The built-in marketplace provides the following plugins:
| Plugin | Type | Description |
|---|---|---|
| SherpaOnnx | Transcription | Local ASR with Parakeet and Canary models |
| OpenAI | Transcription + LLM | OpenAI Whisper and GPT models |
| Groq | Transcription + LLM | Groq Whisper and Llama models |
| Google Gemini | LLM | Gemini 2.5 Flash, Pro, and Flash Lite |
| AssemblyAI | Transcription | AssemblyAI speech-to-text |
| Deepgram | Transcription | Deepgram Nova ASR |
| OpenAI Compatible | Transcription + LLM | Any OpenAI-compatible server (Ollama, LM Studio, vLLM) |
| Linear | Action | Create Linear issues from transcriptions |
| Obsidian | Action | Create Obsidian notes from transcriptions |
| Script | Action | Run custom scripts with transcription data |
| LiveTranscript | Action | Floating live transcription window |
| Webhook | Event | HTTP notifications for transcription events |
| Interface | Purpose |
|---|---|
ITranscriptionEnginePlugin |
Cloud/custom transcription (e.g., Whisper API) |
ILlmProviderPlugin |
LLM chat completions (e.g., translation, course correction) |
IPostProcessorPlugin |
Post-processing pipeline (text cleanup, formatting) |
IActionPlugin |
Custom actions triggered by transcription events |
ITypeWhisperPlugin |
Event observer (e.g., webhook, logging) |
The SDK includes helpers for OpenAI-compatible APIs:
OpenAiTranscriptionHelper— multipart/form-data upload for Whisper-compatible endpointsOpenAiChatHelper— chat completion requestsOpenAiApiHelper— shared HTTP error handling
typewhisper-win/
├── src/
│ ├── TypeWhisper.Core/ # Core logic (net10.0)

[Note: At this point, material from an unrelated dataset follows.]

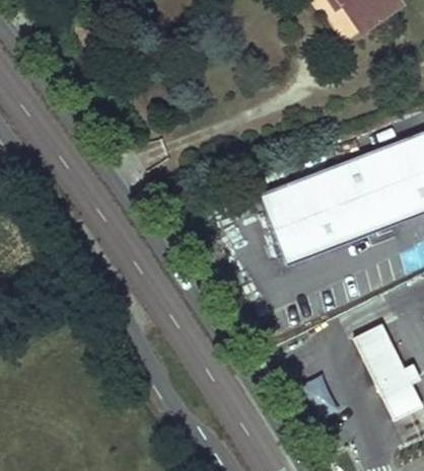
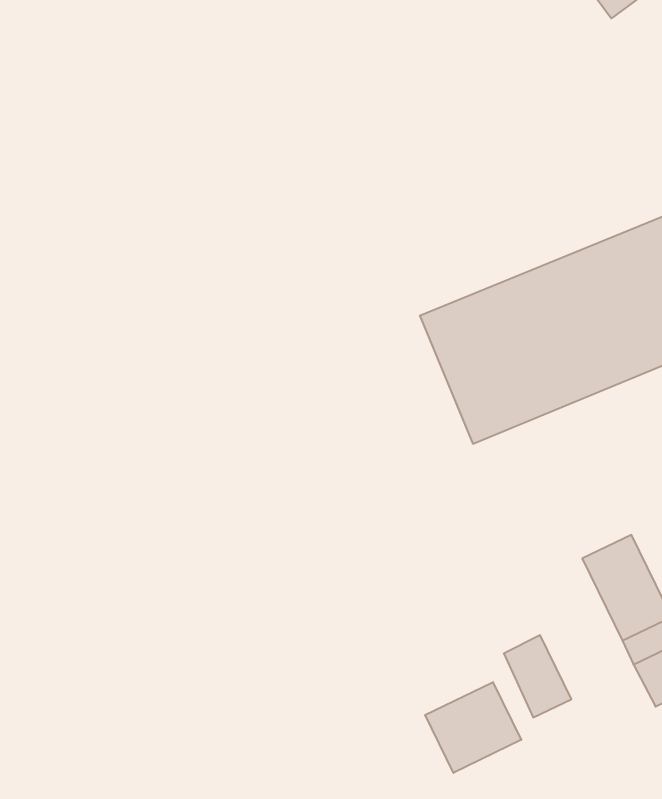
building: none -> [425,682,521,773]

│ │ ├── Data/ # SQLite database with migrations
│ │ ├── Interfaces/ # Service contracts
│ │ ├── Models/ # Profile, AppSettings, ModelInfo, TermPack, etc.
│ │ └── Translation/ # MarianTokenizer, MarianConfig (local ONNX translation)

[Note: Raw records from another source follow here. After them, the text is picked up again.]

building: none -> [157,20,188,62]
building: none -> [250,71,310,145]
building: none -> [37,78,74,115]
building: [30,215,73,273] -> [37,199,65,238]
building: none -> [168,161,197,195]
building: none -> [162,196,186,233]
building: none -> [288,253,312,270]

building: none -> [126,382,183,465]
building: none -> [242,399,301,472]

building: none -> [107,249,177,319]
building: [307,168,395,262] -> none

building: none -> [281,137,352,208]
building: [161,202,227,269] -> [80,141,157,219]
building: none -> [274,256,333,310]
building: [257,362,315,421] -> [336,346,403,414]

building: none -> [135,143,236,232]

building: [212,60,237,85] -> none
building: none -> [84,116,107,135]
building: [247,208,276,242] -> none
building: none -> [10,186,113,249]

│ ├── TypeWhisper.PluginSDK/ # Plugin SDK (net10.0-windows)
│ │ ├── Helpers/ # OpenAiChatHelper, OpenAiTranscriptionHelper
│ │ └── Models/ # PluginManifest, PluginEvents, etc.
│ └── TypeWhisper.Windows/ # WPF UI layer (net10.0-windows, WPF-UI Fluent Design)
│ ├── Controls/ # HotkeyRecorderControl, MicLevelMeter
│ ├── Native/ # P/Invoke, KeyboardHook
│ ├── Services/
│ │ ├── Plugins/ # PluginLoader, PluginManager, PluginEventBus, PluginRegistryService
│ │ └── Providers/ # LocalProviderBase
│ ├── ViewModels/ # MVVM view models
│ ├── Views/ # MainWindow, SettingsWindow, WelcomeWindow, sections
│ ├── Resources/ # Icons, sounds, silero_vad.onnx
│ └── App.xaml.cs # Composition root
├── plugins/ # Plugin source (distributed via marketplace)
│ ├── TypeWhisper.Plugin.OpenAi/ # OpenAI transcription + LLM
│ ├── TypeWhisper.Plugin.Groq/ # Groq transcription + LLM
│ ├── TypeWhisper.Plugin.Gemini/ # Google Gemini LLM
│ ├── TypeWhisper.Plugin.OpenAiCompatible/ # OpenAI-compatible servers
│ ├── TypeWhisper.Plugin.SherpaOnnx/ # Local ASR (Parakeet, Canary)
│ ├── TypeWhisper.Plugin.AssemblyAi/ # AssemblyAI transcription
│ ├── TypeWhisper.Plugin.Deepgram/ # Deepgram transcription
│ ├── TypeWhisper.Plugin.Linear/ # Linear issue creation
│ ├── TypeWhisper.Plugin.Obsidian/ # Obsidian note creation
│ ├── TypeWhisper.Plugin.Script/ # Custom script execution
│ ├── TypeWhisper.Plugin.LiveTranscript/ # Live transcription window
│ └── TypeWhisper.Plugin.Webhook/ # Webhook event notifications
└── tests/
├── TypeWhisper.Core.Tests/ # xUnit + Moq, in-memory SQLite
└── TypeWhisper.PluginSystem.Tests/ # Plugin infrastructure tests
Patterns: MVVM with CommunityToolkit.Mvvm. App.xaml.cs is the composition root. SQLite for persistence with a custom migration pattern. Plugin system with AssemblyLoadContext isolation and manifest-based discovery. Post-processing pipeline with priority-based ordering.
Key dependencies: NAudio (audio), NHotkey.Wpf (hotkeys), WPF-UI (Fluent Design), Microsoft.ML.OnnxRuntime (local translation), Velopack (updates), H.NotifyIcon.Wpf (system tray).
GPLv3 — see LICENSE for details. Commercial licensing available — see LICENSE-COMMERCIAL.md. Trademark policy — see TRADEMARK.md.